The 99-point thumping of Outer East on Saturday lifted Bendigo to eighth place on the AFL Victoria Community Championshpis rankings.
While elated with the win, Wilson said the victory was only the beginning of a journey for the Bendigo squad.
"If we get the same commitment next year we'll have a very good side again and you'd be confident to take on any opponent,'' Wilson said.
"We want a crack at someone like the Goulburn Valley. We're sick to death of being told we're not a great league.
"We're a major league and we want to go up the rankings.
"It only makes for a better league if our ranking is higher and I don't think our league is held in the regard it should be.
"Hopefully, some inter-league success can improve that mentality."
Bendigo was in a different class to Outer East.
The home side's ball movement and two-way running was superb, particulalry in the first-half where they set up the big win.
"The boys were super from the first training session,'' Wilson said,
"We set up a way we wanted to play and the boys executed the game plan perfectly.
"Maybe the only little thing we did wrong was overuse the ball a bit by hand.
"We probably needed to get the ball in a bit quicker, but you couldn't ask for much more in a performance like that.
"We didn't know much about our opponent because they're a new league and, they were a good side at times, but I think it was more about how well the Bendigo boys played.
"After the game we had to name our best six players and that was mighty tough.
"We had to leave some really good players out of our best six."
The official best six players for Bendigo were Jake Thrum, Jack Geary, Nathan Horbury, Bryce Curnow, Liam Barrett and Patty McKenna - which was hard to argue with.
You could mount a strong case that Adam Baird, Jack Scanlon and Matt Goodyear were in the best six to eight players on the ground as well, while defenders Josh Govan, Jake Pallpratt and Harrison Huntley didn't put a foot wrong all day either.
"We got contributions across the board and everyone shared the load,'' Wilson said.
"Our backline was super. Geary, Thrum and Barrett were terrific.
"I thought Matt Goodyear's game was unheralded.
"Horbury was super, Govan's second-half was good, Baird was sensational early and Scanlon was electric in the forward line.
"Even the two ruckmen Callum Crisp and Harry Crone were good.

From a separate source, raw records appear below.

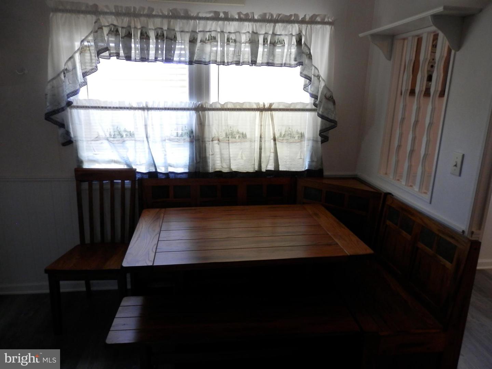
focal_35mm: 25
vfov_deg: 54.9
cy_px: 184
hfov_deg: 69.4
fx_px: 355
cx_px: 246
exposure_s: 1/25
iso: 200
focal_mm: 4.5
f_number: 3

They weren't dominant by any stretch, but they gave us first use of the ball at times."
Going forward, the strength of the Bendigo squad will come from the talented group of 19-23-year-old's in the league at the moment.
"We had the futures players involved in the training squad and we hope that gave them a taste of inter-league footy,'' Wilson said.
"We picked one (Bailey Henderson) to play and Gisborne's Brad Bernacki was close to selection as well.
"We want players in the league to want to play inter-league footy instead of us forcing them to play.
"We left two really good players (South Bendigo's Kaiden Antonowicz and Kangaroo Flat's Jono Lanyon) out of the final team and that was a tough decision, but those decisions have to be made when you get really good buy-in from the playing group.
"That was a really good team performance today and we hope that players see that and they want to be part of this in the future."